On April 12, 2023, the song was certified double-platinum by the RIAA, for sales of 2,000,000 certified units in the United States. In 2024, the song was certified platinum in the UK by the British Phonographic Industry (BPI).

== Release ==
"Space Song" was released as the third track on Beach House's fifth studio album, Depression Cherry, on August 28, 2015, through Sub Pop. It also served as the album's sole promotional single, which released the same day.

==Critical reception==
"Space Song" received generally positive reviews from music critics. For Pitchfork, Jayson Greene labeled the song a "sweeping mid-album highlight", writing that "it registers as exactly the sort of high-flown Romantic soliloquy [Legrand's] always preferred." Heather Phares of AllMusic described it as a moment where Beach House "conjures a feeling of intimacy surrounded by vastness", with "arpeggiated keyboards suggesting stars shooting through an endless sky". In a more mixed review, NMEs John Calvert disregarded the song as "essentially the same old Beach House aesthetic disguised as a retro-futurist ballad (think OutKast’s 'Prototype' with less Prince and more Neutral Milk Hotel)."

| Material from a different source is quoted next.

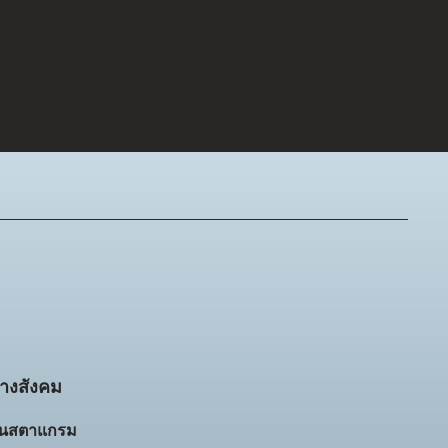
างสังคม
ินสตาแกรม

In a track review for The Atlantic, Lenika Cruz praised "Space Song" as "a gorgeous example of Beach House's knack for reimagining familiar elements into something fresh", as she noted that the song's snare is reused from their 2010 album Teen Dream. She concluded that while it "doesn't have the dirtier, shoegaze bent of Depression Cherrys standout track 'Sparks' [...] it, along with the rest of the album, makes for a terrific late-summer listen."

==In popular culture==
"Space Song" became a sleeper hit after going viral on TikTok in early 2021. According to Spotify for Artists, it is used "as a way to show dramatic irony – emphasis on the dramatic."

In early 2021, the song began to be paired with an internet meme of Pedro Pascal laughing then crying. As of September 2022, the song has been used in over 200,000 videos on the platform. In an interview with Pitchfork, Beach House member Victoria Legrand said of the success of "Space Song" on TikTok:I don't need to analyze it because I'm grateful for it. I don’t think it's just that song, but if that is the gateway, then I'm happy about it. We both feel lucky that younger people keep discovering us and we're able to keep making records. In December 2022, the song saw a 41% increase in streams after being featured in the third episode of the Netflix original series Wednesday. The song is featured in the movie Nadia, Butterfly as part of its soundtrack.

== Charts ==

Chart performance for "Space Song"
| Chart (2022–2023) | Peak position |
|---|---|
| Canada Hot 100 (Billboard) | 81 |
| Global 200 (Billboard) | 184 |
| Lithuania (AGATA) | 72 |
| UK Indie (OCC) | 32 |
| US Hot Rock & Alternative Songs (Billboard) | 13 |

== Certifications ==

Certifications for "Space Song"
| Region | Certification | Certified units/sales |
| Denmark (IFPI Danmark) | Gold | 45,000^{‡} |
| Italy (FIMI) | Gold | 50,000^{‡} |
| New Zealand (RMNZ) | 2× Platinum | 60,000^{‡} |
| Spain (Promusicae) | Gold | 30,000^{‡} |
| United Kingdom (BPI) | Platinum | 600,000^{‡} |
| United States (RIAA) | 4× Platinum | 4,000,000^{‡} |
^{‡} Sales+streaming figures based on certification alone.